» **Work instructions**: Scan the material below and copy every line holding the word "Interfaces".

» **Given records**:
⁂
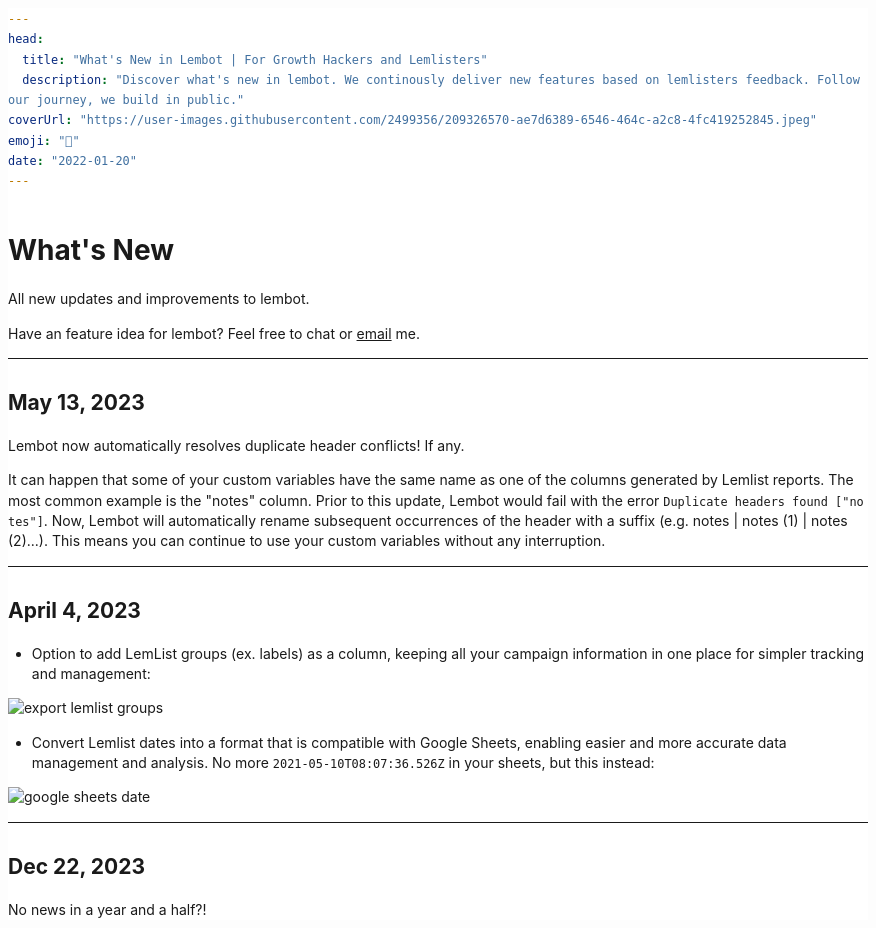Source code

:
 ```yaml
---
head:
  title: "What's New in Lembot | For Growth Hackers and Lemlisters"
  description: "Discover what's new in lembot. We continously deliver new features based on lemlisters feedback. Follow our journey, we build in public."
coverUrl: "https://user-images.githubusercontent.com/2499356/209326570-ae7d6389-6546-464c-a2c8-4fc419252845.jpeg"
emoji: "🤙"
date: "2022-01-20"
---
```


# What's New

All new updates and improvements to lembot.

Have an feature idea for lembot? Feel free to chat or [email](mailto:francois@lembot.com) me.

---

## May 13, 2023

Lembot now automatically resolves duplicate header conflicts! If any.

It can happen that some of your custom variables have the same name as one of the columns generated by Lemlist reports. The most common example is the "notes" column. Prior to this update, Lembot would fail with the error `Duplicate headers found ["notes"]`. Now, Lembot will automatically rename subsequent occurrences of the header with a suffix (e.g. notes | notes (1) | notes (2)...). This means you can continue to use your custom variables without any interruption.

---

## April 4, 2023

- Option to add LemList groups (ex. labels) as a column, keeping all your campaign information in one place for simpler tracking and management:

![export lemlist groups](https://user-images.githubusercontent.com/2499356/230055689-ec8c7f15-ee15-4252-9a38-91488c89810f.jpg)

- Convert Lemlist dates into a format that is compatible with Google Sheets, enabling easier and more accurate data management and analysis. No more `2021-05-10T08:07:36.526Z` in your sheets, but this instead:

![google sheets date](https://user-images.githubusercontent.com/2499356/229836893-3e1ebb62-3a88-4eb8-b067-348148d8157e.png)

---

## Dec 22, 2023

No news in a year and a half?!
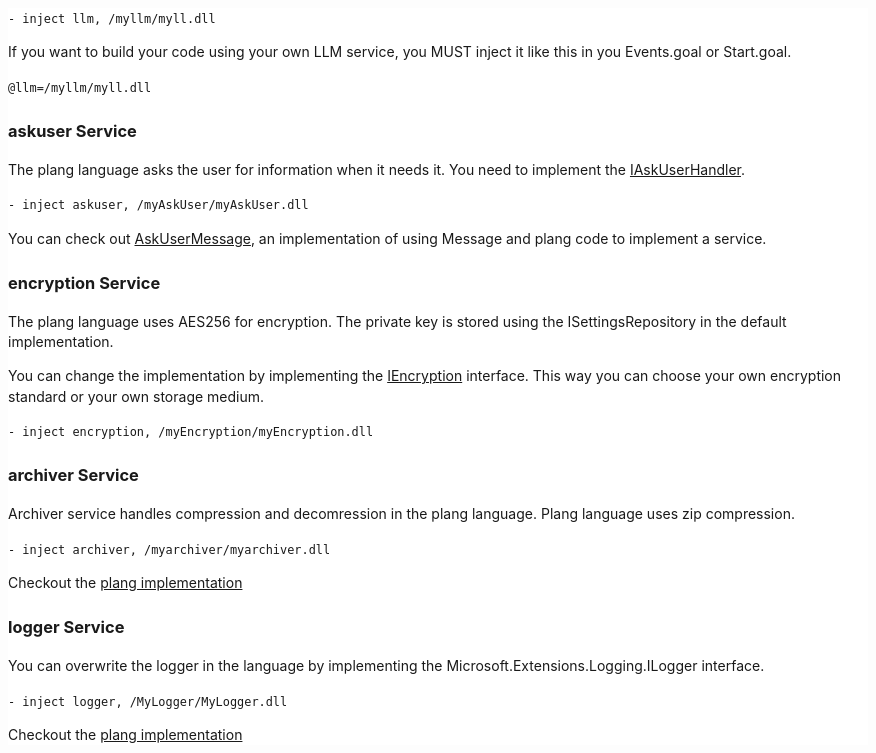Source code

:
 ```plang
- inject llm, /myllm/myll.dll
```

If you want to build your code using your own LLM service, you MUST inject it like this in you Events.goal or Start.goal.

```plang
@llm=/myllm/myll.dll
```

### askuser Service

The plang language asks the user for information when it needs it. You need to implement the [IAskUserHandler](https://github.com/PLangHQ/plang/blob/main/PLang/Interfaces/IAskUserHandler.cs).

```plang
- inject askuser, /myAskUser/myAskUser.dll
```

You can check out [AskUserMessage](https://github.com/PLangHQ/services/tree/main/PLang.AskUserMessage), an implementation of using Message and plang code to implement a service. 

### encryption Service

The plang language uses AES256 for encryption. The private key is stored using the ISettingsRepository in the default implementation. 

You can change the implementation by implementing the [IEncryption](https://github.com/PLangHQ/plang/blob/main/PLang/Interfaces/IEncryptionService.cs) interface. This way you can choose your own encryption standard or your own storage medium.

```plang
- inject encryption, /myEncryption/myEncryption.dll
```

### archiver Service

Archiver service handles compression and decomression in the plang language. Plang language uses zip compression.

```plang
- inject archiver, /myarchiver/myarchiver.dll
```
Checkout the [plang implementation](https://github.com/PLangHQ/plang/blob/main/PLang/Services/ArchiveService/ZipArchive.cs)

### logger Service

You can overwrite the logger in the language by implementing the Microsoft.Extensions.Logging.ILogger interface.

```plang
- inject logger, /MyLogger/MyLogger.dll
```
Checkout the [plang implementation](https://github.com/PLangHQ/plang/blob/main/PLang/Services/LoggerService/Logger.cs)
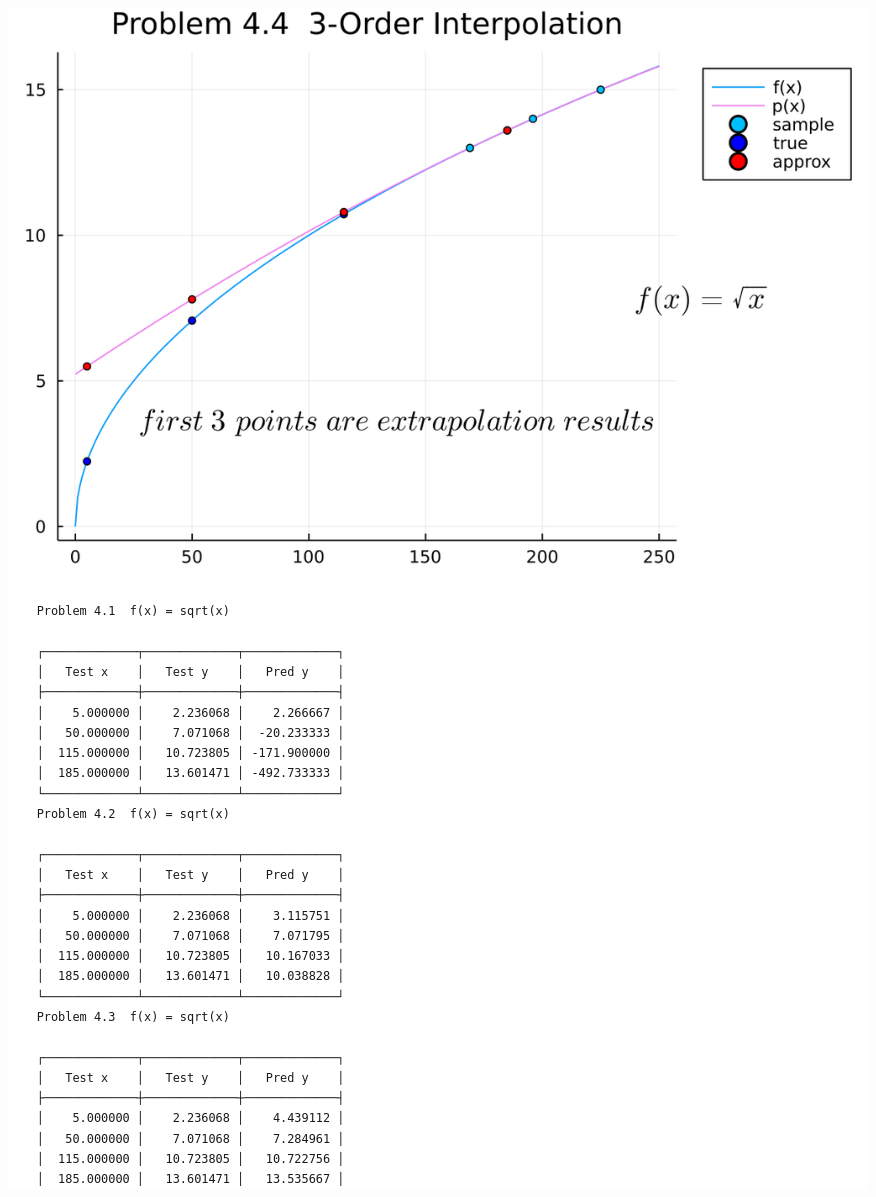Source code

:



![svg](output_28_3.svg)
    

```
    Problem 4.1  f(x) = sqrt(x)
    
    ┌─────────────┬─────────────┬─────────────┐
    │   Test x    │   Test y    │   Pred y    │
    ├─────────────┼─────────────┼─────────────┤
    │    5.000000 │    2.236068 │    2.266667 │
    │   50.000000 │    7.071068 │  -20.233333 │
    │  115.000000 │   10.723805 │ -171.900000 │
    │  185.000000 │   13.601471 │ -492.733333 │
    └─────────────┴─────────────┴─────────────┘
    Problem 4.2  f(x) = sqrt(x)
    
    ┌─────────────┬─────────────┬─────────────┐
    │   Test x    │   Test y    │   Pred y    │
    ├─────────────┼─────────────┼─────────────┤
    │    5.000000 │    2.236068 │    3.115751 │
    │   50.000000 │    7.071068 │    7.071795 │
    │  115.000000 │   10.723805 │   10.167033 │
    │  185.000000 │   13.601471 │   10.038828 │
    └─────────────┴─────────────┴─────────────┘
    Problem 4.3  f(x) = sqrt(x)
    
    ┌─────────────┬─────────────┬─────────────┐
    │   Test x    │   Test y    │   Pred y    │
    ├─────────────┼─────────────┼─────────────┤
    │    5.000000 │    2.236068 │    4.439112 │
    │   50.000000 │    7.071068 │    7.284961 │
    │  115.000000 │   10.723805 │   10.722756 │
    │  185.000000 │   13.601471 │   13.535667 │
```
⁂
» **Exercise answer**:
The plang language asks the user for information when it needs it. You need to implement the [IAskUserHandler](https://github.com/PLangHQ/plang/blob/main/PLang/Interfaces/IAskUserHandler.cs).
You can change the implementation by implementing the [IEncryption](https://github.com/PLangHQ/plang/blob/main/PLang/Interfaces/IEncryptionService.cs) interface. This way you can choose your own encryption standard or your own storage medium.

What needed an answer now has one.